Question

You have been asked to determine where a water works should be built along a river between Chesterville and Denton to minimize the total cost of the project. The pipe to Chesterville costs $3000 per mile and the pipe to Denton costs $7000 per mile. Find the length of each pipe so that the total cost is a minimum.
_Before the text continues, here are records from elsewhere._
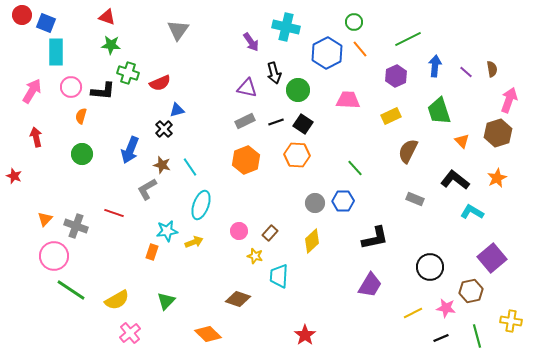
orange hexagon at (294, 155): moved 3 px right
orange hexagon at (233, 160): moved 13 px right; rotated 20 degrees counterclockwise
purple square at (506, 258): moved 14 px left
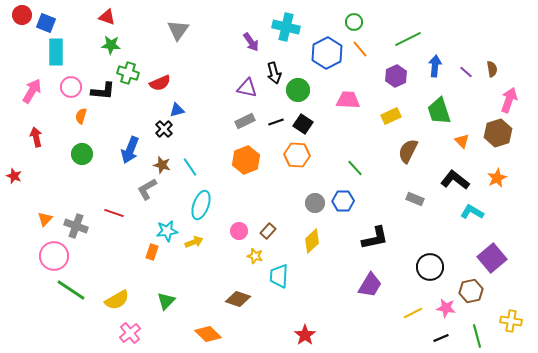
brown rectangle at (270, 233): moved 2 px left, 2 px up
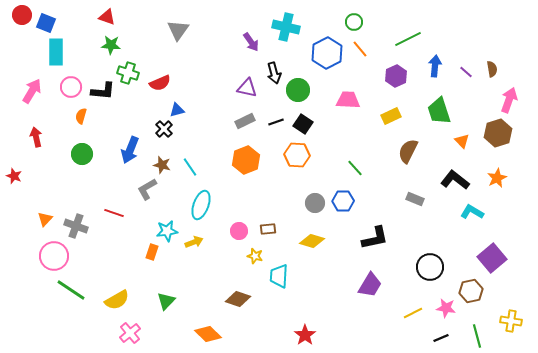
brown rectangle at (268, 231): moved 2 px up; rotated 42 degrees clockwise
yellow diamond at (312, 241): rotated 60 degrees clockwise
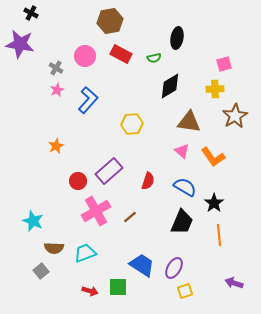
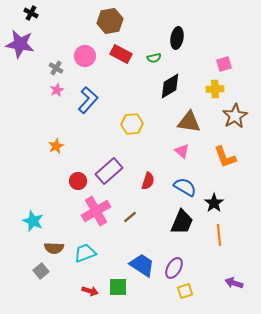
orange L-shape: moved 12 px right; rotated 15 degrees clockwise
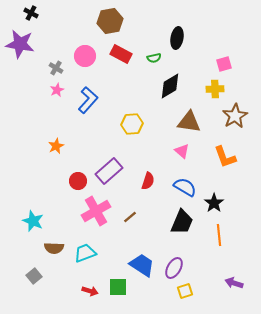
gray square: moved 7 px left, 5 px down
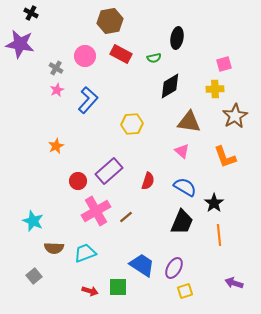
brown line: moved 4 px left
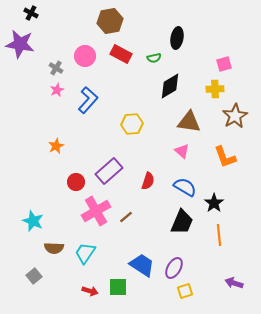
red circle: moved 2 px left, 1 px down
cyan trapezoid: rotated 35 degrees counterclockwise
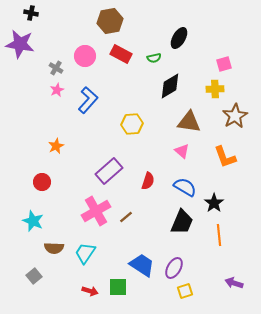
black cross: rotated 16 degrees counterclockwise
black ellipse: moved 2 px right; rotated 20 degrees clockwise
red circle: moved 34 px left
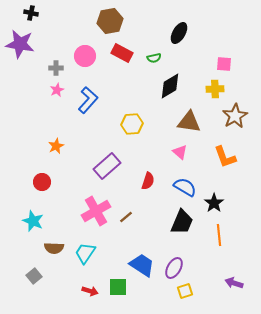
black ellipse: moved 5 px up
red rectangle: moved 1 px right, 1 px up
pink square: rotated 21 degrees clockwise
gray cross: rotated 32 degrees counterclockwise
pink triangle: moved 2 px left, 1 px down
purple rectangle: moved 2 px left, 5 px up
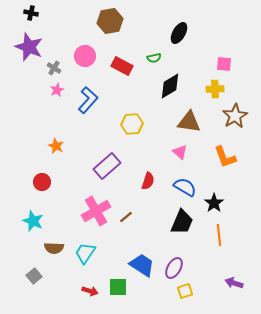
purple star: moved 9 px right, 3 px down; rotated 12 degrees clockwise
red rectangle: moved 13 px down
gray cross: moved 2 px left; rotated 32 degrees clockwise
orange star: rotated 21 degrees counterclockwise
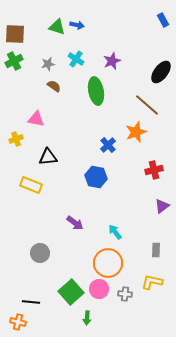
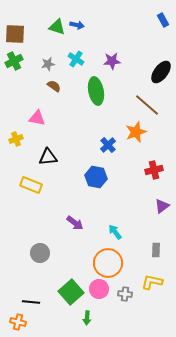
purple star: rotated 18 degrees clockwise
pink triangle: moved 1 px right, 1 px up
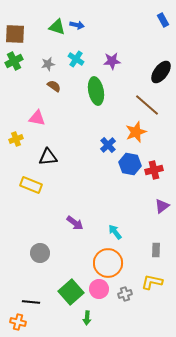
blue hexagon: moved 34 px right, 13 px up
gray cross: rotated 24 degrees counterclockwise
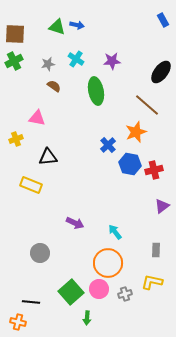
purple arrow: rotated 12 degrees counterclockwise
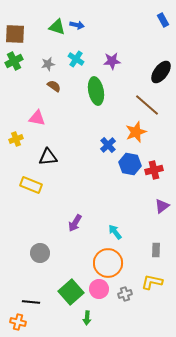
purple arrow: rotated 96 degrees clockwise
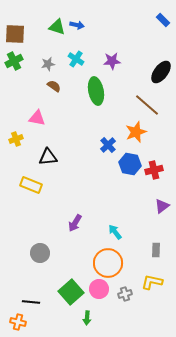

What is the cost?

Answer 1

Length of pipe to Chesterville is 8.376 miles and

Length of pipe to Denton is 5.46 miles

Explanation:

Here we have

The distance of Chesterville from the river is 3 miles, while the distance of Denton from the river is 5 miles

The bank of the river is 10 miles long

Therefore, we have

If x is the distance from the point directly opposite to Chesterville to the location of the water works, the equation is;

Cost to Chesterville =
`3000* √(x^2 + 3^2)`

Cost to Denton =
`7000* √((10-x)^2 + 5^2)`

Total cost is then;

`7000* √((10-x)^2 + 5^2) + 3000* √(x^2 + 3^2)`

We differentiate the above equation and equate it to zero to get the minimum cost as

`\frac{\mathrm{d} (7000* √((10-x)^2 + 5^2) + 3000* √(x^2 + 3^2))}{\mathrm{d} x}` = 0

`7000(2x-20)/(2√(x^2-20x+125) ) +3000(2x)/(2√(x^2+9) ) = 0`

`3500(2x-20)/(√(x^2-20x+125) ) = -1500(2x)/(√(x^2+9) )`

`3500(√(x^2+9))/(√(x^2-20x+125) ) = -1500(2x)/(2x-20 )`

`x^4-20x^3+10.54x^2-22.05x+110.25 =0`

Solving the quartic equation we get

x = 7.82 miles

Therefore the length of is given as

Length of pipe to Chesterville
`\sqrt{7.82^(2) +3^2 } = 8.376 \, miles`

Length of pipe to Denton =
`√((10-7.82)^2 + 5^2) = 5.46 \, miles`.